$5 million to support community projects in Amsterdam
Officials gathered in Amsterdam Tuesday to celebrate $5 million in federal funding that will support two projects key to the small city’s redevelopment plans.
The City of Amsterdam has been working to breathe new life into its downtown and reverse of the unintended effects of urban renewal.
Congressman Paul Tonko of the 20th District, a Democrat who calls Amsterdam home, spoke outside a vacant building that for a half-century was a popular restaurant on the city’s Main Street – an avenue that is today separated from the rest of downtown by the Riverfront Mall.
“Urban renewal oftentimes brings great work but then sometimes will create patterns that are difficult and they divided the community, somewhat,” said Tonko. “And so we need to revitalize by working with this project.”
Included as community projects in the recently-signed federal omnibus spending bill, Amsterdam will receive $5 million for two investments included in its downtown revitalization plan.
Three million will support a pedestrian connector for a planned multi-modal transportation hub. Two million dollars will go toward the establishment of a new community center at 149 Main Street.
Standing outside on a windy morning, Amsterdam Mayor Mike Cinquanti remarked on the history of the building.
“Some of you may not be old enough to remember Ed Sullivan, but Ed Sullivan’s mother and father lived in this building. And there was as guy named George George who made the greatest soup in the history of Amsterdam. He worked at Carmel’s Diner and he lived in this building, and I’ll never forget George George. But it’s a piece of history behind us,” said Cinquanti.
Located beside Centro Civico, the new community center will provide programs for children and adults. A large recreation center is envisioned behind the current structure.
“This community center, the massive recreation center which will be positioned alongside it, the revitalized Amsterdam Free Library, the residential apartments going in our city’s iconic seven-story downtown bank building, the new boardwalk which will kick off the promising development efforts moving forward on the Chalmers property are all reasons why people will be coming to and living in downtown Amsterdam again,” said Cinquanti.

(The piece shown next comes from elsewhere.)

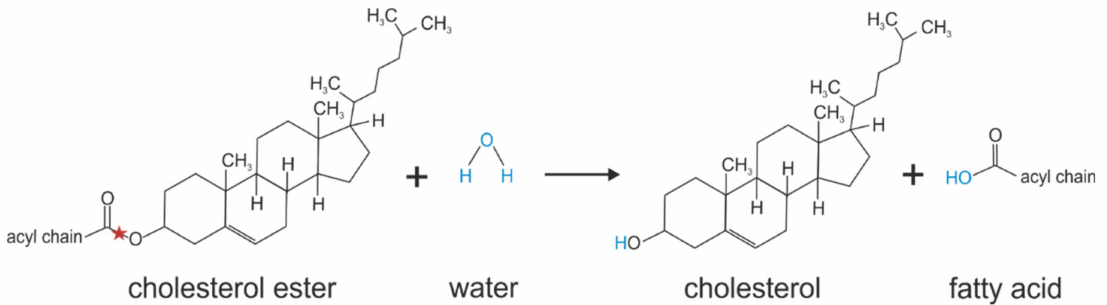
Figure 6. Cholesterol ester hydrolysis catalyzed by KIAA1363. Red stars indicate the bond that is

The community center is being developed in a partnership between Centro Civico and the Boys & Girls Club.
Centro Civico’s Roxanne Marin said the federal funding is supporting the project that was delayed due to the pandemic.
“They started planning the center way before COVID-19. COVID-19 also put, unfortunately, a halt to this program and to the project stuff. Now we’re excited with additional funding we can proceed and COVID hopefully is in our past,” said Marin.
Justin Reuter, CEO of the Boys & Girls Club of the Capital Area, said the community center and youth mentorship programs will be a “welcome addition” to the City of Amsterdam.
“Together we will bring services to those who need us most in this community and truly make a difference,” said Reuter.
The $5 million to support the community center and pedestrian connector are part of 10 community projects funded at more than $14 million dollars secured by Tonko, who has been touring the Capital Region to celebrate the investments.
“It’s the kind of assistance that’s been a long time coming that’s required because it’s about rebuilding a community, offering all sorts of opportunities, bringing in outsiders with the athletic center that will happen with this, and putting together an opportunity for the community to breathe life into some buildings that have been vacated, and then also connecting the pedestrian bridge to the downtown core,” said Tonko.